Data entries:
════════════════════
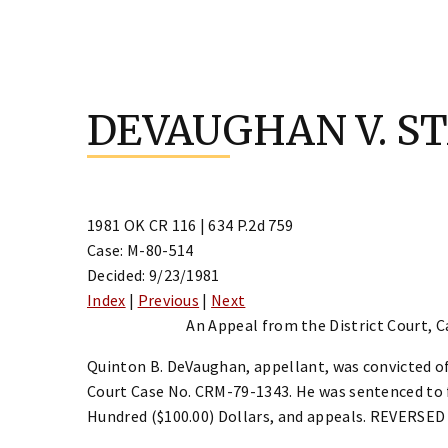
Skip
to
DEVAUGHAN V. S
content
1981 OK CR 116 | 634 P.2d 759
Case: M-80-514
Decided: 9/23/1981
Index
|
Previous
|
Next
An Appeal from the District Court, C
Quinton B. DeVaughan, appellant, was convicted of
Court Case No. CRM-79-1343. He was sentenced to f
Hundred ($100.00) Dollars, and appeals. REVERS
════════════════════
» **WORK TO BE COMPLETED**
Retype every line of text in the material above without changing anything, and leave the picture out of your answer.

» **EXPECTED ANSWER**
Skip
to
DEVAUGHAN V. S
content
1981 OK CR 116 | 634 P.2d 759
Case: M-80-514
Decided: 9/23/1981
Index
|
Previous
|
Next
An Appeal from the District Court, C
Quinton B. DeVaughan, appellant, was convicted of
Court Case No. CRM-79-1343. He was sentenced to f
Hundred ($100.00) Dollars, and appeals. REVERS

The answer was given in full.